Show that any almost complex structure is induced by at most one complex structure.
Suppose $X$ is a complex manifold of dimension $n$ and $M$ is the underlying $2n$ dimensional real manifold.
If $J_1$ and $J_2$ are two almost complex structures induced by the same complex structure on $X$ I would want to show that $J_1 = J_2$.
I know that any almost complex structure induced by an complex structure is integrable so for both $J_1$ and $J_2$ we have that the Nijenhuis tensor $$N(X,Y)=[X,Y]+J([JX,Y] + [X,JY]) - [JX,JY]$$ vanishes. I'm wondering on whether this is enough to conclude that $J_1=J_2$?

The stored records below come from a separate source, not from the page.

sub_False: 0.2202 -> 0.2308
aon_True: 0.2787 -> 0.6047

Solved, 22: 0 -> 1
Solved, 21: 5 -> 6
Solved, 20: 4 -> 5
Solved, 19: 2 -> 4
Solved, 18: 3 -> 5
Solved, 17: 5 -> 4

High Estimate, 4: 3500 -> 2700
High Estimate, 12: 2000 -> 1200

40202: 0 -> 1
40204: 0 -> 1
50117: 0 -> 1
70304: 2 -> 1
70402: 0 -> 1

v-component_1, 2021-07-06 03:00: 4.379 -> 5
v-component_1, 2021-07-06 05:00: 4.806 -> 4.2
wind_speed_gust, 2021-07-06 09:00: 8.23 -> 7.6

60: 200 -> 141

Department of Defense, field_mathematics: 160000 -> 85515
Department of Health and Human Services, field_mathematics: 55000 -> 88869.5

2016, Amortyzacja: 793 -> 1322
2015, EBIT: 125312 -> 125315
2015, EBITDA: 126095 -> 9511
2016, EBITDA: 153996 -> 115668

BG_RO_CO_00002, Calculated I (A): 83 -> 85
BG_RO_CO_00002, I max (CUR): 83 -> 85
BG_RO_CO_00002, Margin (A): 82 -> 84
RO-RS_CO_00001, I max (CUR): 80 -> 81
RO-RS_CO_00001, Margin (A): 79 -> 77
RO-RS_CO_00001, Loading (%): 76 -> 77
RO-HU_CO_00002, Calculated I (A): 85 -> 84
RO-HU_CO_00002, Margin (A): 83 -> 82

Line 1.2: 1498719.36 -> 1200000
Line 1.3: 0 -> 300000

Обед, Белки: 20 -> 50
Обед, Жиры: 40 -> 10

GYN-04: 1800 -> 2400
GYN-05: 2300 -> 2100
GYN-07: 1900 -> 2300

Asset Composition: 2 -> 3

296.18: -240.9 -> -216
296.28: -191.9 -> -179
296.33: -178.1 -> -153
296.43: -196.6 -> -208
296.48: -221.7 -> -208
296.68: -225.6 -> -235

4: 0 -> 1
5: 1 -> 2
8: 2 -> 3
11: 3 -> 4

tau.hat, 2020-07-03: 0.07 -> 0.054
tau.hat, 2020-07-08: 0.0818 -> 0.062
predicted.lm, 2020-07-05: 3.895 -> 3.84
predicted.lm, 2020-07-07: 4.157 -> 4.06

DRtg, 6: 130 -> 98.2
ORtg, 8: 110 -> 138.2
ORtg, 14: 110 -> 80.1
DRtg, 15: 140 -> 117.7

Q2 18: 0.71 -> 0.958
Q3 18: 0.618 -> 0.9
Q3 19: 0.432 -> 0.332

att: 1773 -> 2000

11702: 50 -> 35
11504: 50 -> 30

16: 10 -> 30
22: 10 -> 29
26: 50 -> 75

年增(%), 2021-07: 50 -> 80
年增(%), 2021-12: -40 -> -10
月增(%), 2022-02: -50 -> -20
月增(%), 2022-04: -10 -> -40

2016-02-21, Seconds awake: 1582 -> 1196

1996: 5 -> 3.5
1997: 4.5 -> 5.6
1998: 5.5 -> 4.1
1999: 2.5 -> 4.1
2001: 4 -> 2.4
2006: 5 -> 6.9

To address the problem in the title, rather than the problem you set up in the subsequent text: let $\mathcal{X}_1$ and $\mathcal{X}_2$ denote two complex structures on an underlying manifold $X$. There are corresponding bundle maps $J_1,J_2:TX\to TX$. Suppose that $J_1=J_2$, or (more generally) that $f^*J_1=J_2$ for some diffeomorphism $f:X\to X$. Then we must show that $\mathcal{X}_1\cong\mathcal{X}_2$, as complex manifolds. This amounts to checking that $f$ (which in the simplest case is $f=\text{id}$) is a biholomorphism. Now prove the following:
Lemma. Let $f:\mathcal{X}\to\mathcal{Y}$ be a smooth map between complex manifolds with induced almost complex structures $J_X$ and $J_Y$. Then $f$ is holomorphic if and only if $df\circ J_X=J_Y\circ df$.
Using the lemma, you can now show that the assumption that $f^*J_1=J_2$ implies that $f$ must be a biholomorphism, and therefore $\mathcal{X}_1\cong\mathcal{X}_2$.